Clone derived implementation opt out inline attribute

I've met a case that some large clone implementation is marked with inline attribute, which caused the code instantiated in several sub crates, which caused code bloated.
Is it a good idea to add a param for Clone derived macro to opt out inline? (I understand that I can implement Clone manually, it is not convenient.)

#[inline] allows the call to be inlined across the crate boundary, not enforce it. The compiler inline it only if it thinks it will improve performance. If you want smaller binary at the cost of runtime performance, use opt-level = "s".

1 Like

I understand that opt-level flags can produce smaller binary (with or without cost of runtime performance).
This is not the same thing, when a function marked with inline attribute, it's code will be "duplicated" to the client codegen unit (I guess?) to allow inline optimization, if inline not kicked in, the function will be stay at the client crate which is a new fn for llvm, which we have to pray for lto to optimize it out, but that may or may not happen. I think?

It's not "will be", it's "can be". It's #[inline(always)] which enforce the inlininng without caring performance.

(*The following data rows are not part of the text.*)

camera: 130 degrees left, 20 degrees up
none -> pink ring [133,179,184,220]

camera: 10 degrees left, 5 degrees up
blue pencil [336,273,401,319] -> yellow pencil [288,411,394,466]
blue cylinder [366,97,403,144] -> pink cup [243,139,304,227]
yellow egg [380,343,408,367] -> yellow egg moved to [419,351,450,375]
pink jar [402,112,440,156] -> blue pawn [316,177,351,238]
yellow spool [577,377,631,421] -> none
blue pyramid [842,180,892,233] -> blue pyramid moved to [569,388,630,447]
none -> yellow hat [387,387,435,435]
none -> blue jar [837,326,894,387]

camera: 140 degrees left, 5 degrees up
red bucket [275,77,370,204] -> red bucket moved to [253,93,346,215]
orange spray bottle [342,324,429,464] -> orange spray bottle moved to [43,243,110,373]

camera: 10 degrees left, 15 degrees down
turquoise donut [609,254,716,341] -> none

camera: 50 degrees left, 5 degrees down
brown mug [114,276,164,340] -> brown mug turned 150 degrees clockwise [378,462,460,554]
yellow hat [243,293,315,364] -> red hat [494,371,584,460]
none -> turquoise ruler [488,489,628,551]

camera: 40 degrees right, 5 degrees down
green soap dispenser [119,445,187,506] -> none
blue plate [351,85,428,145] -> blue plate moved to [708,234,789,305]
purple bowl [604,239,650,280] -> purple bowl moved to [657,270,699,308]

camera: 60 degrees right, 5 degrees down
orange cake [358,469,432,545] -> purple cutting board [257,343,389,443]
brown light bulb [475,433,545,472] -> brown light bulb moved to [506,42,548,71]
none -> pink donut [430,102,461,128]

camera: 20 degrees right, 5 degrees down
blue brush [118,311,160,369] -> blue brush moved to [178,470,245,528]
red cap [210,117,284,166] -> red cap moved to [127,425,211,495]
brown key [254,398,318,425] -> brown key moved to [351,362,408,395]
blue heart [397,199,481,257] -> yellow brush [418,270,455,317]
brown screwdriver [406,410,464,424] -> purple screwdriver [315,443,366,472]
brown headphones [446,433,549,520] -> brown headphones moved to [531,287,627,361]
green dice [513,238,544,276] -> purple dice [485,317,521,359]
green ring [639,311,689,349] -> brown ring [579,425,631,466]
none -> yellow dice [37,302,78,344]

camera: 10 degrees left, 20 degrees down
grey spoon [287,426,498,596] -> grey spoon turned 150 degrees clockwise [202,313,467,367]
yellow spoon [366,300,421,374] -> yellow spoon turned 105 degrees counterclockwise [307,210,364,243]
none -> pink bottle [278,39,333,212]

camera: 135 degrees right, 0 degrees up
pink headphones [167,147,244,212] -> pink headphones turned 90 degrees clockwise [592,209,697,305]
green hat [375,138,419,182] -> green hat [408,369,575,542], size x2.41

I get the information from Monomorphization - Guide to Rustc Development, Non-generic #[inline] function, Crate A function appears with in a single CGU of Crate B, and exists even after post-inlining stage.

It means the crate B can read the body of #[inline]ed function from its dependency crate A so it can inline it if desired. It doesn't means the inlininng always happens.

That is what I trying to say, if inline not happens, then the crate A's fn is a new fn in crateB, if crateA also used by crateC, there will be two copy of fn.

If you mean the copies are included to the final executable binary, no that's not the case. The "copy" is not included to the build output as the compiler knows that the original crate which has this function already contains the code.

1 Like

yes, that is what I mean, are you sure it is not included to the build output? That is not what I observed.

How did you observed that non-inlined #[inline] functions are duplicated?

Use ddbug tool, observed there are several copies with same symbol name, located in different units.

EDIT: add ddbug link

Are you sure it's "same symbol name" and not "same demangled symbol name" (e.g. the generic function generated twice)?

yea, I'm sure, same symbol, demangled symbol stripped the crate name where instantiation happened. So I compare with mangled name.

Issue opened, Inline attribute caused multiple function generated in final output · Issue #94795 · rust-lang/rust · GitHub.